Images of Saint Anne's Shrine, Isle la Motte
Other events in Isle la Motte history
The Island played a role in the American Revolution. During the Northern Campaign Invasion of Canada in 1775, General Richard Montgomery encamped here as did forces from General John Burgoyne's mighty invasion army in 1777. In the days preceding the Battle of Valcour, Benedict Arnold's fleet anchored off the shore.
During the War of 1812, Capt. Daniel Pring erected a battery just south of here to protect Chazy Landing on the opposite shore. And, like Arnold's fleet before them, the mighty fleet of Captain George Downie anchored just offshore prior to sailing to defeat at Cumberland Bay on September 11, 1814.

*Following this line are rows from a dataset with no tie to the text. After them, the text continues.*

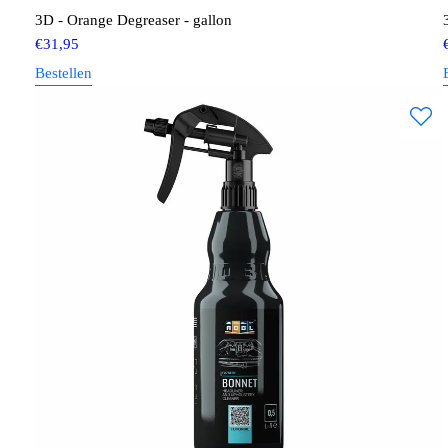
3D - Orange Degreaser - gallon
€
31,95
Bestellen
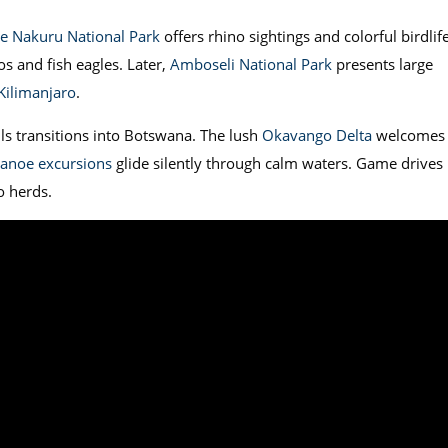
e Nakuru National Park
offers rhino sightings and colorful birdlife
s and fish eagles. Later,
Amboseli National Park
presents large
ilimanjaro
.
ls transitions into Botswana. The lush
Okavango Delta
welcomes
anoe excursions
glide silently through calm waters. Game drives 
o herds.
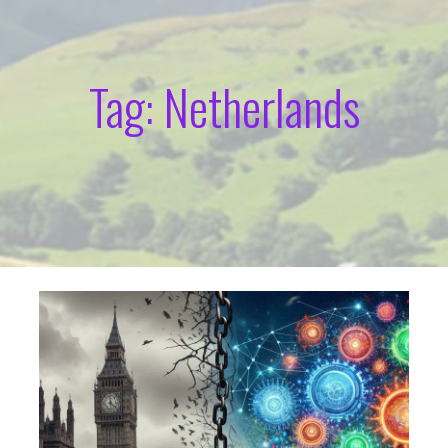
Tag: Netherlands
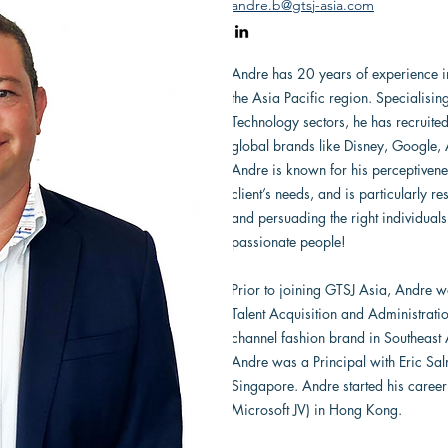
andre.b@gtsj-asia.com
Andre has 20 years of experience in
the Asia Pacific region. Specialisin
Technology sectors, he has recruite
global brands like Disney, Google,
Andre is known for his perceptivenes
client’s needs, and is particularly r
and persuading the right individuals
passionate people!
Prior to joining GTSJ Asia, Andre w
Talent Acquisition and Administrati
channel fashion brand in Southeast 
Andre was a Principal with Eric Sa
Singapore. Andre started his caree
Microsoft JV) in Hong Kong.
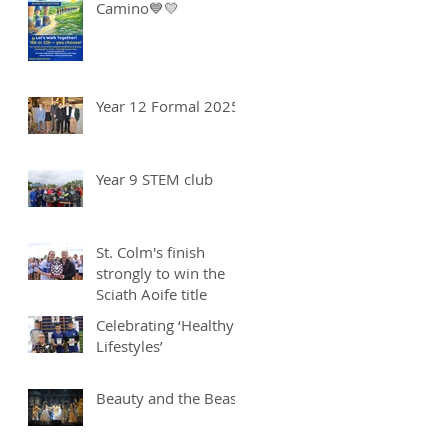
Camino💙💛
Year 12 Formal 2025
Year 9 STEM club
St. Colm's finish
strongly to win the
Sciath Aoife title
Celebrating ‘Healthy
Lifestyles’
Beauty and the Beast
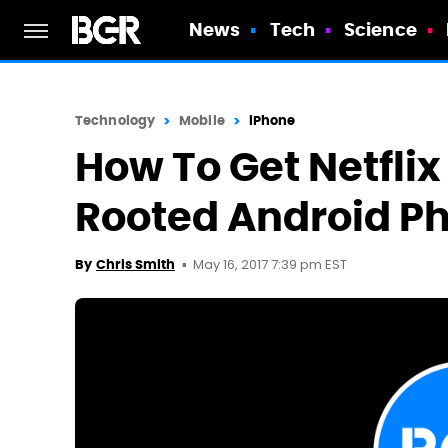
News
Tech
Science
Technology
Mobile
iPhone
How To Get Netfli
Rooted Android P
May 16, 2017 7:39 pm EST
By
Chris Smith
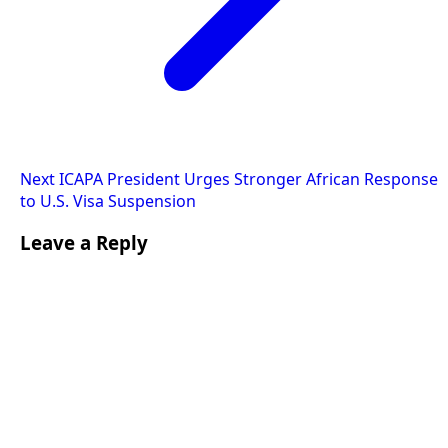
Next
ICAPA President Urges Stronger African Response
to U.S. Visa Suspension
Leave a Reply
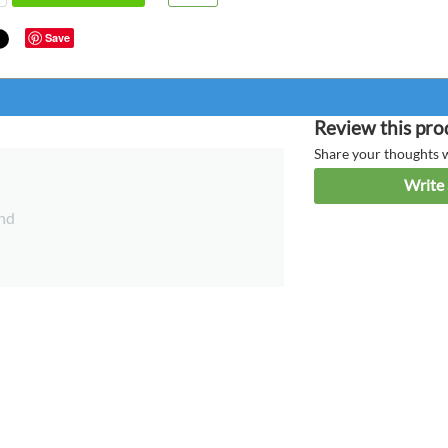
Save
Review this pro
Share your thoughts 
Write 
nd
Anonym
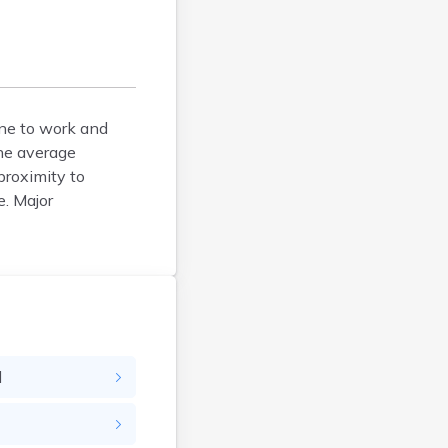
Brockton
Brookfield
Brookline
Burlington
one to work and
Buzzards Bay
The average
Cambridge
proximity to
Chatham
e. Major
Chelsea
Cheshire
Chester
Chicopee
Clinton
Danvers
Dedham
d
Deerfield
Dennis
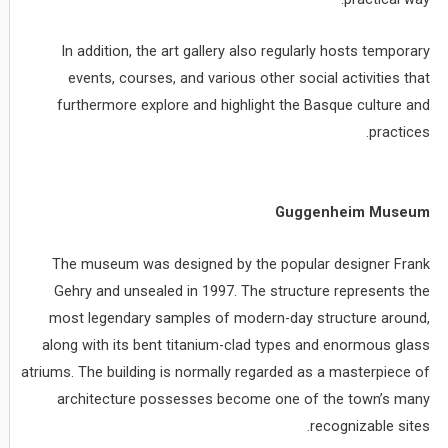
In addition, the art gallery also regularly hosts temporary
events, courses, and various other social activities that
furthermore explore and highlight the Basque culture and
practices.
Guggenheim Museum
The museum was designed by the popular designer Frank
Gehry and unsealed in 1997. The structure represents the
most legendary samples of modern-day structure around,
along with its bent titanium-clad types and enormous glass
atriums. The building is normally regarded as a masterpiece of
architecture possesses become one of the town’s many
recognizable sites.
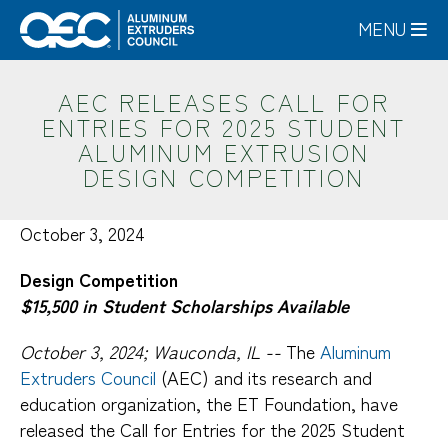
Skip
MENU
to
main
content
AEC RELEASES CALL FOR
ENTRIES FOR 2025 STUDENT
ALUMINUM EXTRUSION
DESIGN COMPETITION
October 3, 2024
Design Competition
$15,500 in Student Scholarships Available
October 3, 2024; Wauconda, IL --
The
Aluminum
Extruders Council
(AEC) and its research and
education organization, the ET Foundation, have
released the Call for Entries for the 2025 Student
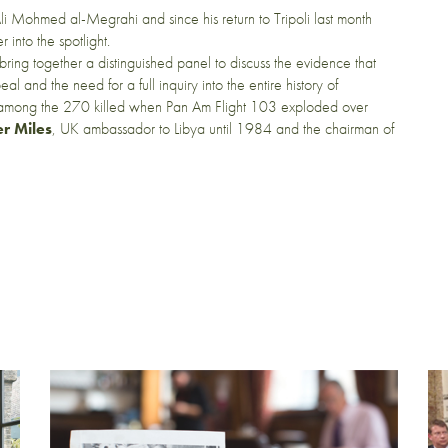
li Mohmed al-Megrahi and since his return to Tripoli last month
into the spotlight.
l bring together a distinguished panel to discuss the evidence that
nd the need for a full inquiry into the entire history of
 among the 270 killed when Pan Am Flight 103 exploded over
er Miles
, UK ambassador to Libya until 1984 and the chairman of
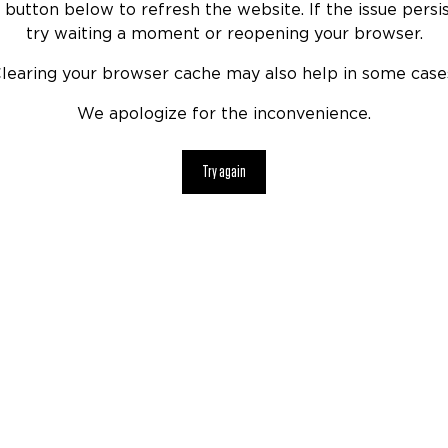
 button below to refresh the website. If the issue persis
try waiting a moment or reopening your browser.
learing your browser cache may also help in some case
We apologize for the inconvenience.
Try again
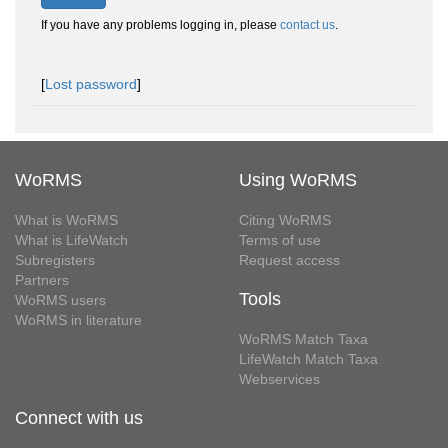
If you have any problems logging in, please
contact us
.
[
Lost password
]
WoRMS
Using WoRMS
What is WoRMS
Citing WoRMS
What is LifeWatch
Terms of use
Subregisters
Request access
Partners
Tools
WoRMS users
WoRMS in literature
WoRMS Match Taxa
LifeWatch Match Taxa
Webservices
Connect with us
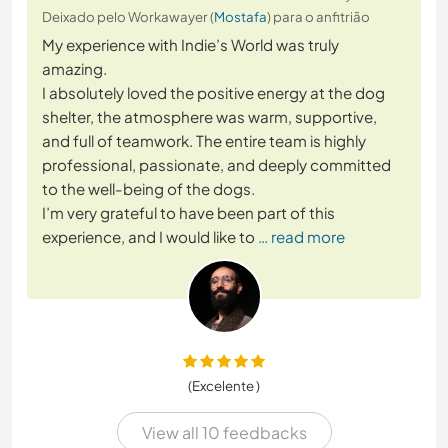
Deixado pelo Workawayer (
Mostafa
) para o anfitrião
My experience with Indie’s World was truly
amazing.
I absolutely loved the positive energy at the dog
shelter, the atmosphere was warm, supportive,
and full of teamwork. The entire team is highly
professional, passionate, and deeply committed
to the well-being of the dogs.
I’m very grateful to have been part of this
experience, and I would like to
… read more
(Excelente )
View all 10 feedbacks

It was here on Isle la Motte, at the Fisk Farm, in September 1901 that Vice President Theodore Roosevelt heard the news that President McKinley had been assassinated. Roosevelt, staying with the prominent Fisk family, was guest at a Vermont Fish and Game League dinner.
In 1909 the site was the scene of great activity as the Champlain Tercentenary Celebrations took place here. Great Indian 'pageants' were staged, and visiting dignitaries from near and far came to the point to extol the virtues of the great French explorer who gave his name to the lake.
Today, beautiful Isle la Motte retains its rural charm and beauty. The island is a refuge for travelers seeking sanctuary from the hustle and pace of urban life. In much the same way as those early Frenchmen took comfort and found refuge within the tiny chapel of Fort Ste. Anne, modern-day visitors seek comfort within the lovely confines of the Shrine of Saint Anne at Sandy Point on Isle la Motte.